Cadre juridique du litige

1.
    Selon l'article 24, paragraphe 1, deuxième alinéa, du traité instituant un Conseil unique et une Commission unique des Communautés européennes, du 8 avril 1965 (ci-après «traité de fusion»), le Conseil, statuant à la majorité qualifiée, arrête, sur proposition de la Commission et après consultation des autres institutions intéressées, le statut des fonctionnaires des Communautés européennes (ci-après «statut») et le régime applicable aux autres agents des Communautés européennes (ci-après «RAA»).

2.
    Aux termes de l'article 13 du protocole sur les privilèges et immunités des Communautés européennes, du 8 avril 1965 (ci-après «protocole»):

«Dans les conditions et suivant la procédure fixées par le Conseil statuant sur proposition de la Commission, les fonctionnaires et autres agents des Communautés sont soumis au profit de celles-ci à un impôt sur les traitements, salaires et émoluments versés par elles.

Ils sont exempts d'impôts nationaux sur les traitements, salaires et émoluments versés par les Communautés».

3.
    Selon son article 1er, premier alinéa, le RAA, entré en vigueur le 5 mars 1968, tel qu'il a été défini par l'article 3 du règlement (CEE, Euratom, CECA) n° 259/68, du Conseil, du 29 février 1968 (JO L 56, p. 1), s'applique à tout agent engagé par contrat par les Communautés.
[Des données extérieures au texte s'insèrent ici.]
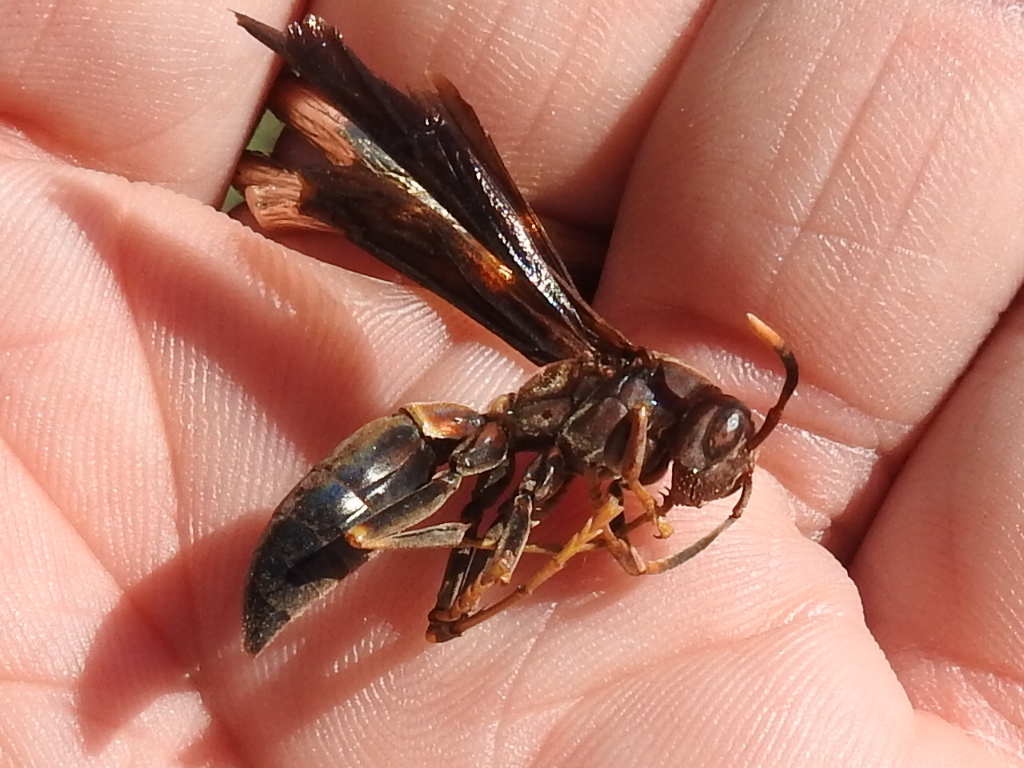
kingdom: Animalia
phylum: Arthropoda
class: Insecta
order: Hymenoptera
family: Eumenidae
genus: Polistes
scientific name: Polistes annularis
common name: Ringed paper wasp
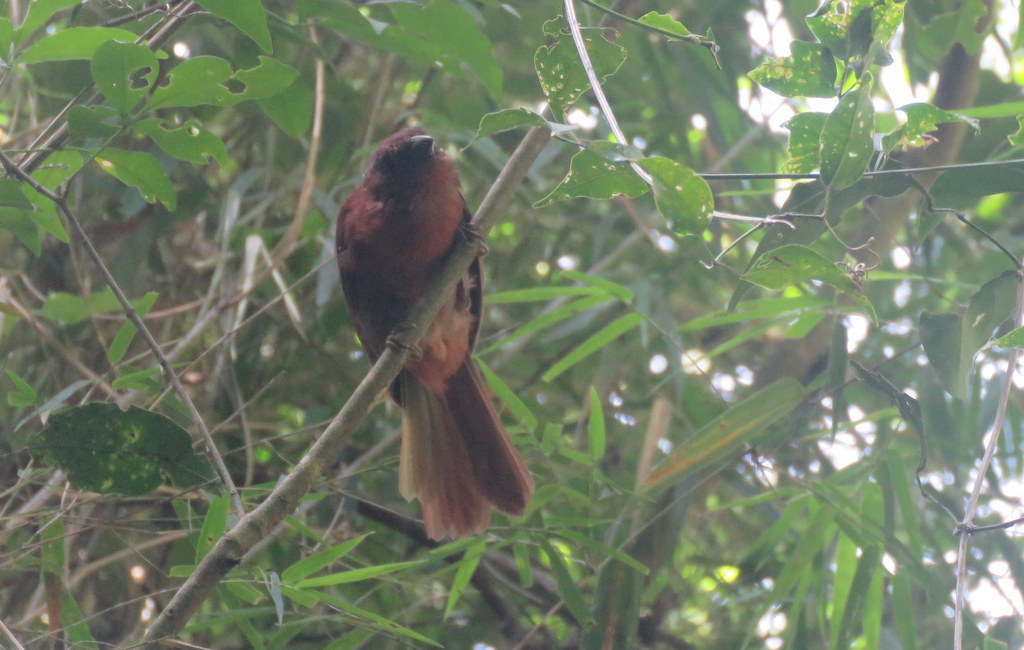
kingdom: Animalia
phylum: Chordata
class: Aves
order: Passeriformes
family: Cardinalidae
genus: Habia
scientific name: Habia rubica
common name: Red-crowned ant-tanager
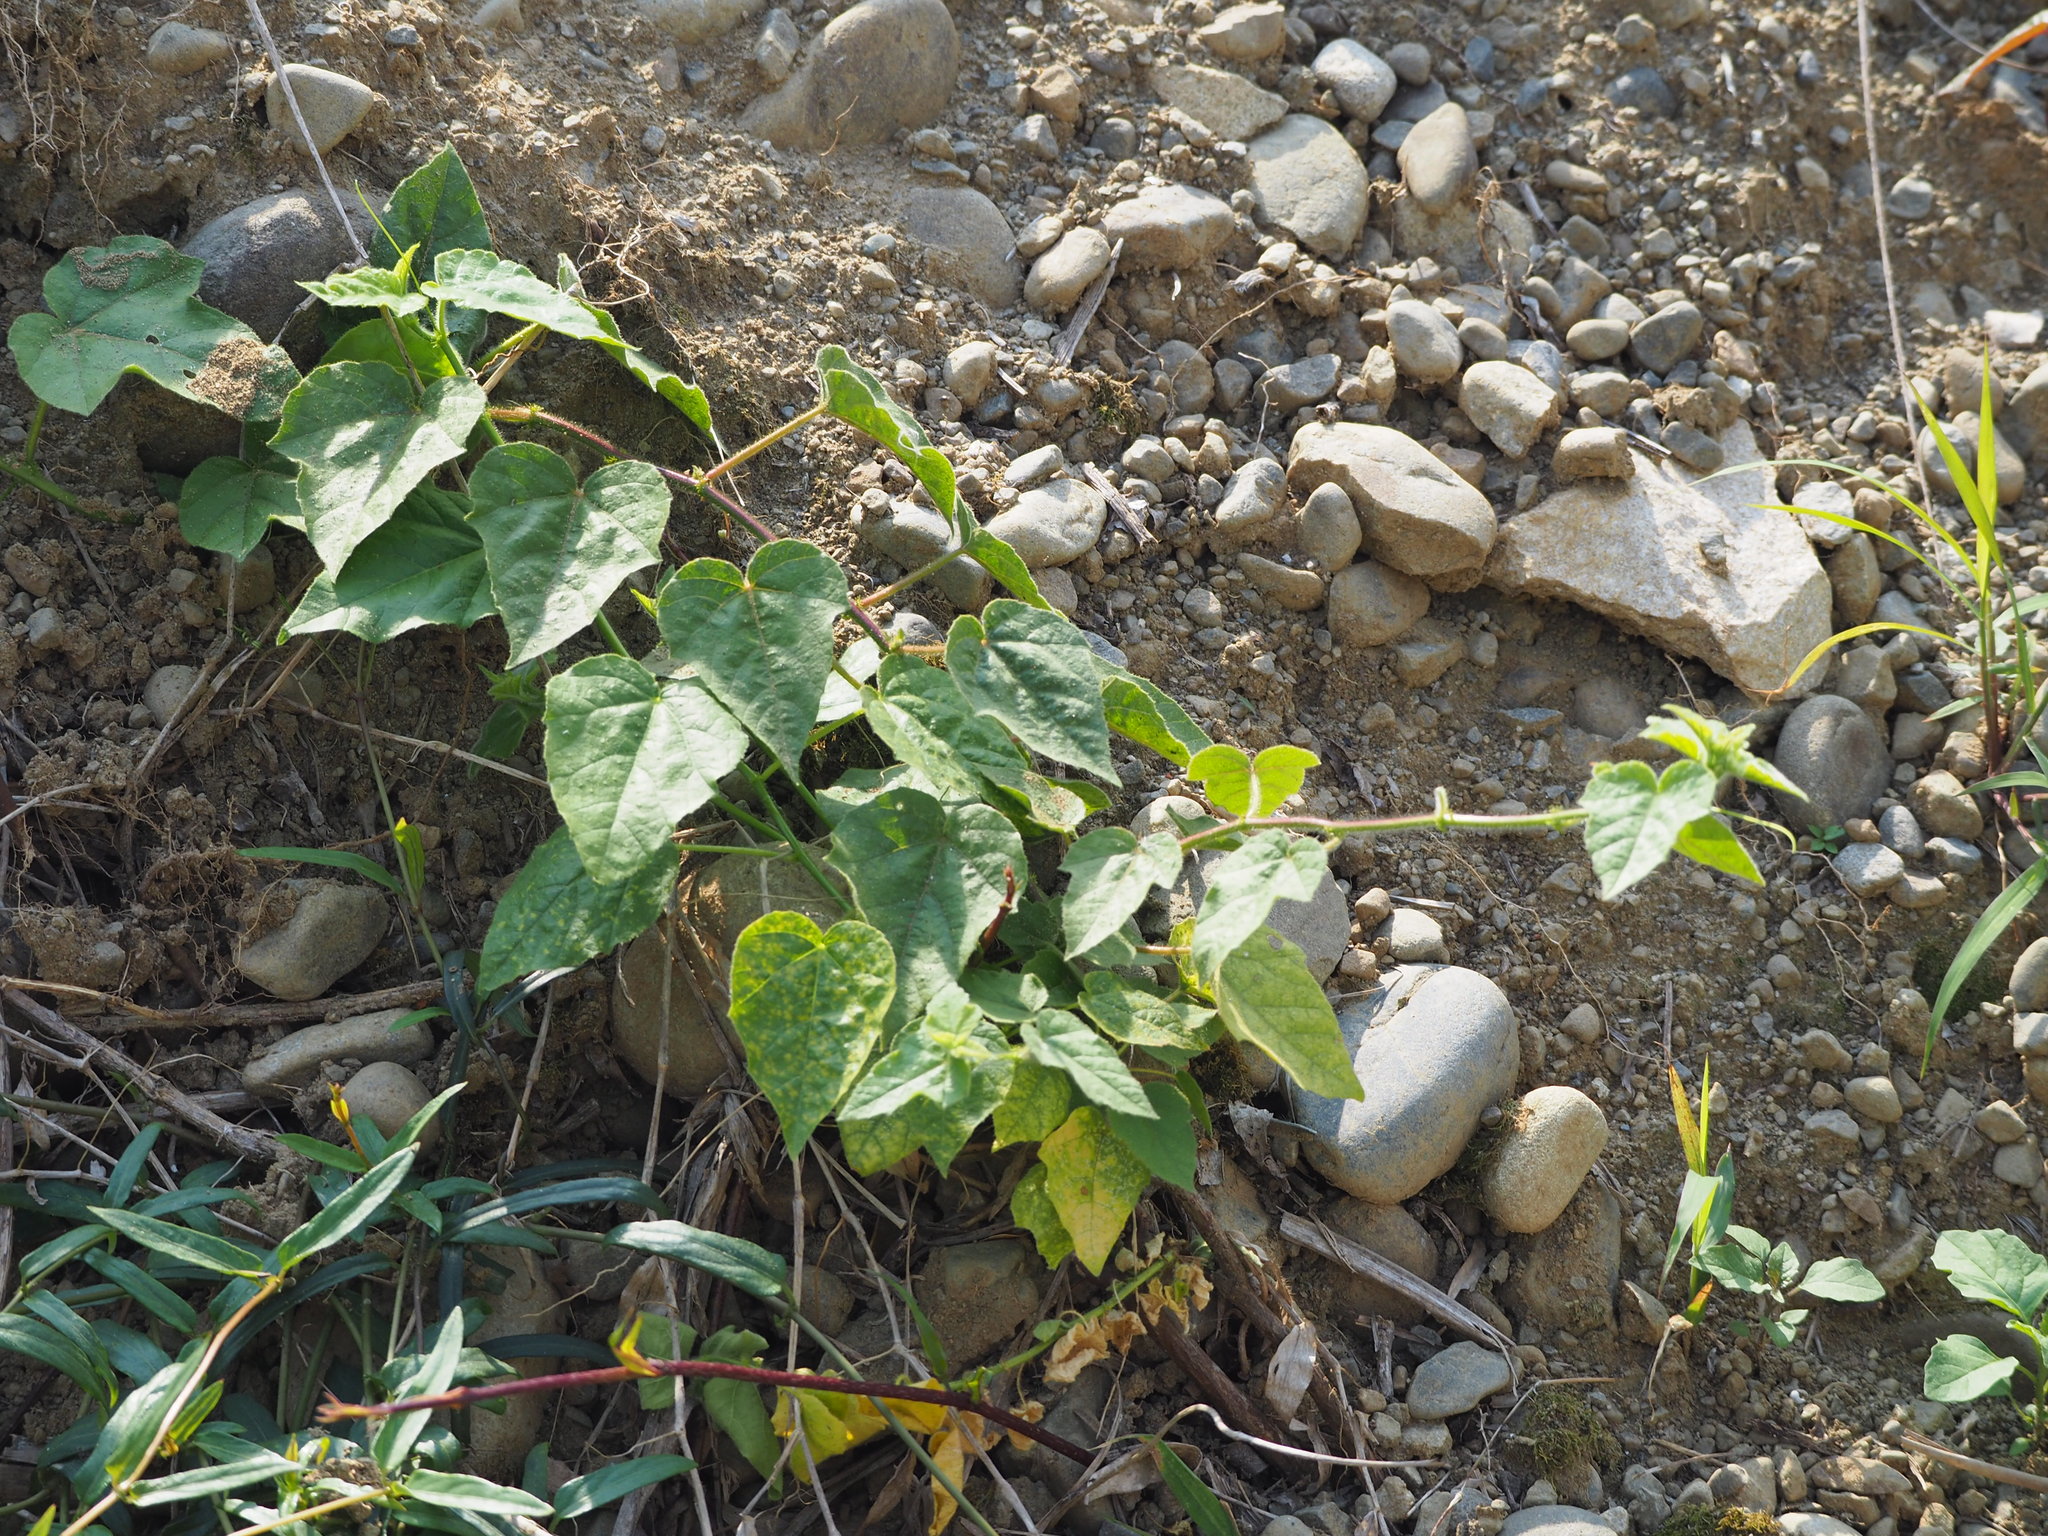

Selon l'article 3 du RAA, est considéré comme agent auxiliaire l'agent engagé en vue d'exercer des fonctions dans une institution, à temps partiel ou à temps complet, dans les limites prévues à l'article 52.

4.
    L'article 52, sous b), inséré dans le titre III du RAA, relatif aux agents auxiliaires, limite à un maximum d'un an la durée effective de l'engagement d'un agent auxiliaire, y compris la durée du renouvellement éventuel de son contrat.

5.
    Enfin, l'article 78 du RAA dispose:

«Par dérogation aux dispositions du présent titre, les agents auxiliaires engagés par le Parlement européen pour la durée des travaux de ses sessions sont soumis aux conditions de recrutement et de rémunération prévues à l'accord intervenu entre cette institution, le Conseil de l'Europe et l'Assemblée de l'Union de l'Europe occidentale (ci-après 'UEO‘) pour l'engagement de ce personnel.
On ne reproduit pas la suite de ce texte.